TASK BRIEF: The full text of the records below, minus any pictures, should be given back word for word.

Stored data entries
.....
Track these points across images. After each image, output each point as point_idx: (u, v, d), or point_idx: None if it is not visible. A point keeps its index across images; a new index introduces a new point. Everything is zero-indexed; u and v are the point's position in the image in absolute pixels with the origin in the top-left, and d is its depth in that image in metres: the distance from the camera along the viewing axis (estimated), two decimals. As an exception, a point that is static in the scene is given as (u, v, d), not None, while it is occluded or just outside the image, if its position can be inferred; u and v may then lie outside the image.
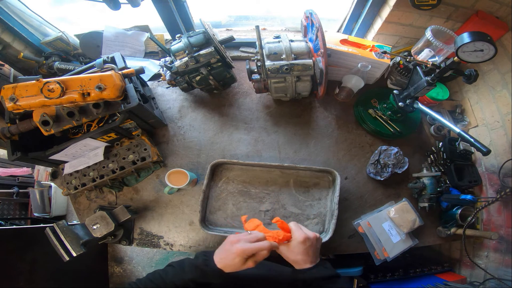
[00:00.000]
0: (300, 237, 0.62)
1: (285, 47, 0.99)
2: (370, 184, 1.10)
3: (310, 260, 0.62)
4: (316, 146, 1.15)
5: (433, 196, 1.04)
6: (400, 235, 1.00)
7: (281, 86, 1.06)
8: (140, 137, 1.06)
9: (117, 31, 1.30)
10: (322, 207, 1.04)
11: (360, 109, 1.16)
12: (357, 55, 1.09)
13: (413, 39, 1.20)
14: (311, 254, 0.62)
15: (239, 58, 1.32)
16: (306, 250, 0.62)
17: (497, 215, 1.03)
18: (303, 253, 0.62)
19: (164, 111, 1.21)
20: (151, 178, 1.10)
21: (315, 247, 0.63)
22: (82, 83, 0.82)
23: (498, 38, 1.01)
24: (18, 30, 1.16)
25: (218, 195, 1.06)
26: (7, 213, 1.85)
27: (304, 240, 0.61)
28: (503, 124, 1.03)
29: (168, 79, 1.11)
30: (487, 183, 1.09)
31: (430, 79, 0.87)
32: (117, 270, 1.81)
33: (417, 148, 1.17)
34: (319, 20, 0.95)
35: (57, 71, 1.21)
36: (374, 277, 1.14)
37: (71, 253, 0.83)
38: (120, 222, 0.94)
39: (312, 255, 0.62)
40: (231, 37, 1.09)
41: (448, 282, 1.04)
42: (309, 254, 0.62)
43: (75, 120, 0.86)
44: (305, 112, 1.20)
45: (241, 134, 1.16)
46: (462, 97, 1.22)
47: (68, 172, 1.02)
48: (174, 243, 1.04)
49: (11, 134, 0.87)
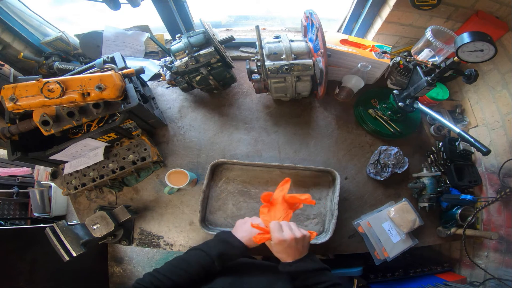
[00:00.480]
0: (274, 239, 0.63)
1: (285, 47, 0.99)
2: (370, 184, 1.10)
3: (292, 258, 0.63)
4: (316, 146, 1.15)
5: (433, 196, 1.04)
6: (400, 235, 1.00)
7: (281, 86, 1.06)
8: (140, 137, 1.06)
9: (117, 31, 1.30)
10: (322, 207, 1.04)
11: (360, 109, 1.16)
12: (357, 55, 1.09)
13: (413, 39, 1.20)
14: (291, 253, 0.63)
15: (239, 58, 1.32)
16: (285, 250, 0.63)
17: (497, 215, 1.03)
18: (282, 252, 0.63)
19: (164, 111, 1.21)
20: (151, 178, 1.10)
21: (294, 247, 0.63)
22: (82, 83, 0.82)
23: (498, 38, 1.01)
24: (18, 30, 1.16)
25: (218, 195, 1.06)
26: (7, 213, 1.85)
27: (279, 243, 0.62)
28: (503, 124, 1.03)
29: (168, 79, 1.11)
30: (487, 183, 1.09)
31: (430, 79, 0.87)
32: (117, 270, 1.81)
33: (417, 148, 1.17)
34: (319, 20, 0.95)
35: (57, 71, 1.21)
36: (374, 277, 1.14)
37: (71, 253, 0.83)
38: (120, 222, 0.94)
39: (293, 253, 0.63)
40: (231, 37, 1.09)
41: (448, 282, 1.04)
42: (288, 253, 0.63)
43: (75, 120, 0.86)
44: (305, 112, 1.20)
45: (241, 134, 1.16)
46: (462, 97, 1.22)
47: (68, 172, 1.02)
48: (174, 243, 1.04)
49: (11, 134, 0.87)
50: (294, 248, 0.63)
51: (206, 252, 0.64)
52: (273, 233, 0.64)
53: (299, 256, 0.63)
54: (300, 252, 0.64)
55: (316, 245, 0.94)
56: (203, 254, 0.64)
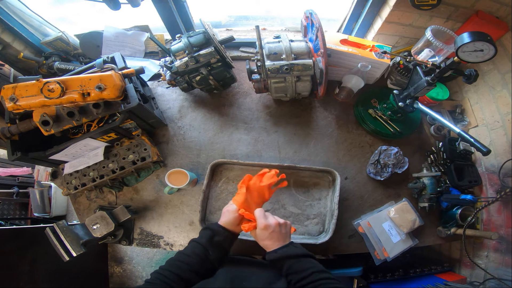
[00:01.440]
0: (260, 224, 0.68)
1: (285, 47, 0.99)
2: (370, 184, 1.10)
3: (278, 244, 0.67)
4: (316, 146, 1.15)
5: (433, 196, 1.04)
6: (400, 235, 1.00)
7: (281, 86, 1.06)
8: (140, 137, 1.06)
9: (117, 31, 1.30)
10: (322, 207, 1.04)
11: (360, 109, 1.16)
12: (357, 55, 1.09)
13: (413, 39, 1.20)
14: (275, 238, 0.67)
15: (239, 58, 1.32)
16: (270, 235, 0.67)
17: (497, 215, 1.03)
18: (268, 238, 0.67)
19: (164, 111, 1.21)
20: (151, 178, 1.10)
21: (278, 232, 0.67)
22: (82, 83, 0.82)
23: (498, 38, 1.01)
24: (18, 30, 1.16)
25: (218, 195, 1.06)
26: (7, 213, 1.85)
27: (264, 227, 0.67)
28: (503, 124, 1.03)
29: (168, 79, 1.11)
30: (487, 183, 1.09)
31: (430, 79, 0.87)
32: (117, 270, 1.81)
33: (417, 148, 1.17)
34: (319, 20, 0.95)
35: (57, 71, 1.21)
36: (374, 277, 1.14)
37: (71, 253, 0.83)
38: (120, 222, 0.94)
39: (277, 239, 0.67)
40: (231, 37, 1.09)
41: (448, 282, 1.04)
42: (273, 239, 0.67)
43: (75, 120, 0.86)
44: (305, 112, 1.20)
45: (241, 134, 1.16)
46: (462, 97, 1.22)
47: (68, 172, 1.02)
48: (174, 243, 1.04)
49: (11, 134, 0.87)
50: (278, 233, 0.67)
51: (198, 241, 0.68)
52: (259, 219, 0.69)
53: (283, 242, 0.67)
54: (284, 238, 0.68)
55: (316, 245, 0.94)
56: (196, 244, 0.68)
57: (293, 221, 1.03)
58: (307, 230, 1.02)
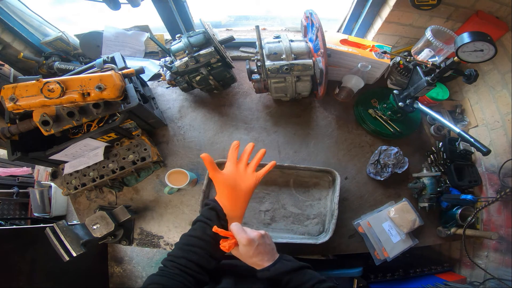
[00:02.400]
0: (243, 240, 0.58)
1: (285, 47, 0.99)
2: (370, 184, 1.10)
3: (267, 259, 0.59)
4: (316, 146, 1.14)
5: (433, 196, 1.04)
6: (400, 235, 1.00)
7: (281, 86, 1.06)
8: (140, 137, 1.06)
9: (117, 31, 1.30)
10: (322, 207, 1.04)
11: (360, 109, 1.16)
12: (357, 55, 1.09)
13: (413, 39, 1.20)
14: (263, 252, 0.59)
15: (239, 58, 1.32)
16: (256, 250, 0.59)
17: (497, 215, 1.03)
18: (254, 255, 0.59)
19: (164, 111, 1.21)
20: (151, 178, 1.10)
21: (264, 245, 0.60)
22: (82, 83, 0.82)
23: (498, 38, 1.01)
24: (18, 30, 1.16)
25: (218, 195, 1.06)
26: (7, 213, 1.85)
27: (248, 243, 0.58)
28: (503, 124, 1.03)
29: (168, 79, 1.11)
30: (487, 183, 1.09)
31: (430, 79, 0.87)
32: (117, 270, 1.81)
33: (417, 148, 1.17)
34: (319, 20, 0.95)
35: (57, 71, 1.21)
36: (374, 277, 1.14)
37: (71, 253, 0.83)
38: (120, 222, 0.94)
39: (265, 253, 0.59)
40: (231, 37, 1.09)
41: (448, 282, 1.04)
42: (261, 253, 0.59)
43: (75, 120, 0.86)
44: (305, 112, 1.20)
45: (241, 134, 1.16)
46: (462, 97, 1.22)
47: (68, 172, 1.02)
48: (174, 243, 1.04)
49: (11, 134, 0.87)
50: (264, 245, 0.60)
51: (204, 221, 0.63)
.....
RESPONSE FOR THIS EXERCISE:
Track these points across images. After each image, output each point as point_idx: (u, v, d), or point_idx: None if it is not visible. A point keeps its index across images; a new index introduces a new point. Everything is zero-indexed; u and v are the point's position in the image in absolute pixels with the origin in the top-left, and d is its depth in that image in metres: the distance from the camera along the viewing axis (estimated), two decimals. As an exception, a point that is static in the scene is given as (u, v, d), not None, while it is occluded or just outside the image, if its position can be inferred; u and v may then lie outside the image.
[00:00.000]
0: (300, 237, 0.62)
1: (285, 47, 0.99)
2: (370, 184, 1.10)
3: (310, 260, 0.62)
4: (316, 146, 1.15)
5: (433, 196, 1.04)
6: (400, 235, 1.00)
7: (281, 86, 1.06)
8: (140, 137, 1.06)
9: (117, 31, 1.30)
10: (322, 207, 1.04)
11: (360, 109, 1.16)
12: (357, 55, 1.09)
13: (413, 39, 1.20)
14: (311, 254, 0.62)
15: (239, 58, 1.32)
16: (306, 250, 0.62)
17: (497, 215, 1.03)
18: (303, 253, 0.62)
19: (164, 111, 1.21)
20: (151, 178, 1.10)
21: (315, 247, 0.63)
22: (82, 83, 0.82)
23: (498, 38, 1.01)
24: (18, 30, 1.16)
25: (218, 195, 1.06)
26: (7, 213, 1.85)
27: (304, 240, 0.61)
28: (503, 124, 1.03)
29: (168, 79, 1.11)
30: (487, 183, 1.09)
31: (430, 79, 0.87)
32: (117, 270, 1.81)
33: (417, 148, 1.17)
34: (319, 20, 0.95)
35: (57, 71, 1.21)
36: (374, 277, 1.14)
37: (71, 253, 0.83)
38: (120, 222, 0.94)
39: (312, 255, 0.62)
40: (231, 37, 1.09)
41: (448, 282, 1.04)
42: (309, 254, 0.62)
43: (75, 120, 0.86)
44: (305, 112, 1.20)
45: (241, 134, 1.16)
46: (462, 97, 1.22)
47: (68, 172, 1.02)
48: (174, 243, 1.04)
49: (11, 134, 0.87)
[00:00.480]
0: (274, 239, 0.63)
1: (285, 47, 0.99)
2: (370, 184, 1.10)
3: (292, 258, 0.63)
4: (316, 146, 1.15)
5: (433, 196, 1.04)
6: (400, 235, 1.00)
7: (281, 86, 1.06)
8: (140, 137, 1.06)
9: (117, 31, 1.30)
10: (322, 207, 1.04)
11: (360, 109, 1.16)
12: (357, 55, 1.09)
13: (413, 39, 1.20)
14: (291, 253, 0.63)
15: (239, 58, 1.32)
16: (285, 250, 0.63)
17: (497, 215, 1.03)
18: (282, 252, 0.63)
19: (164, 111, 1.21)
20: (151, 178, 1.10)
21: (294, 247, 0.63)
22: (82, 83, 0.82)
23: (498, 38, 1.01)
24: (18, 30, 1.16)
25: (218, 195, 1.06)
26: (7, 213, 1.85)
27: (279, 243, 0.62)
28: (503, 124, 1.03)
29: (168, 79, 1.11)
30: (487, 183, 1.09)
31: (430, 79, 0.87)
32: (117, 270, 1.81)
33: (417, 148, 1.17)
34: (319, 20, 0.95)
35: (57, 71, 1.21)
36: (374, 277, 1.14)
37: (71, 253, 0.83)
38: (120, 222, 0.94)
39: (293, 253, 0.63)
40: (231, 37, 1.09)
41: (448, 282, 1.04)
42: (288, 253, 0.63)
43: (75, 120, 0.86)
44: (305, 112, 1.20)
45: (241, 134, 1.16)
46: (462, 97, 1.22)
47: (68, 172, 1.02)
48: (174, 243, 1.04)
49: (11, 134, 0.87)
50: (294, 248, 0.63)
51: (206, 252, 0.64)
52: (273, 233, 0.64)
53: (299, 256, 0.63)
54: (300, 252, 0.64)
55: (316, 245, 0.94)
56: (203, 254, 0.64)
[00:01.440]
0: (260, 224, 0.68)
1: (285, 47, 0.99)
2: (370, 184, 1.10)
3: (278, 244, 0.67)
4: (316, 146, 1.15)
5: (433, 196, 1.04)
6: (400, 235, 1.00)
7: (281, 86, 1.06)
8: (140, 137, 1.06)
9: (117, 31, 1.30)
10: (322, 207, 1.04)
11: (360, 109, 1.16)
12: (357, 55, 1.09)
13: (413, 39, 1.20)
14: (275, 238, 0.67)
15: (239, 58, 1.32)
16: (270, 235, 0.67)
17: (497, 215, 1.03)
18: (268, 238, 0.67)
19: (164, 111, 1.21)
20: (151, 178, 1.10)
21: (278, 232, 0.67)
22: (82, 83, 0.82)
23: (498, 38, 1.01)
24: (18, 30, 1.16)
25: (218, 195, 1.06)
26: (7, 213, 1.85)
27: (264, 227, 0.67)
28: (503, 124, 1.03)
29: (168, 79, 1.11)
30: (487, 183, 1.09)
31: (430, 79, 0.87)
32: (117, 270, 1.81)
33: (417, 148, 1.17)
34: (319, 20, 0.95)
35: (57, 71, 1.21)
36: (374, 277, 1.14)
37: (71, 253, 0.83)
38: (120, 222, 0.94)
39: (277, 239, 0.67)
40: (231, 37, 1.09)
41: (448, 282, 1.04)
42: (273, 239, 0.67)
43: (75, 120, 0.86)
44: (305, 112, 1.20)
45: (241, 134, 1.16)
46: (462, 97, 1.22)
47: (68, 172, 1.02)
48: (174, 243, 1.04)
49: (11, 134, 0.87)
50: (278, 233, 0.67)
51: (198, 241, 0.68)
52: (259, 219, 0.69)
53: (283, 242, 0.67)
54: (284, 238, 0.68)
55: (316, 245, 0.94)
56: (196, 244, 0.68)
57: (293, 221, 1.03)
58: (307, 230, 1.02)
[00:02.400]
0: (243, 240, 0.58)
1: (285, 47, 0.99)
2: (370, 184, 1.10)
3: (267, 259, 0.59)
4: (316, 146, 1.14)
5: (433, 196, 1.04)
6: (400, 235, 1.00)
7: (281, 86, 1.06)
8: (140, 137, 1.06)
9: (117, 31, 1.30)
10: (322, 207, 1.04)
11: (360, 109, 1.16)
12: (357, 55, 1.09)
13: (413, 39, 1.20)
14: (263, 252, 0.59)
15: (239, 58, 1.32)
16: (256, 250, 0.59)
17: (497, 215, 1.03)
18: (254, 255, 0.59)
19: (164, 111, 1.21)
20: (151, 178, 1.10)
21: (264, 245, 0.60)
22: (82, 83, 0.82)
23: (498, 38, 1.01)
24: (18, 30, 1.16)
25: (218, 195, 1.06)
26: (7, 213, 1.85)
27: (248, 243, 0.58)
28: (503, 124, 1.03)
29: (168, 79, 1.11)
30: (487, 183, 1.09)
31: (430, 79, 0.87)
32: (117, 270, 1.81)
33: (417, 148, 1.17)
34: (319, 20, 0.95)
35: (57, 71, 1.21)
36: (374, 277, 1.14)
37: (71, 253, 0.83)
38: (120, 222, 0.94)
39: (265, 253, 0.59)
40: (231, 37, 1.09)
41: (448, 282, 1.04)
42: (261, 253, 0.59)
43: (75, 120, 0.86)
44: (305, 112, 1.20)
45: (241, 134, 1.16)
46: (462, 97, 1.22)
47: (68, 172, 1.02)
48: (174, 243, 1.04)
49: (11, 134, 0.87)
50: (264, 245, 0.60)
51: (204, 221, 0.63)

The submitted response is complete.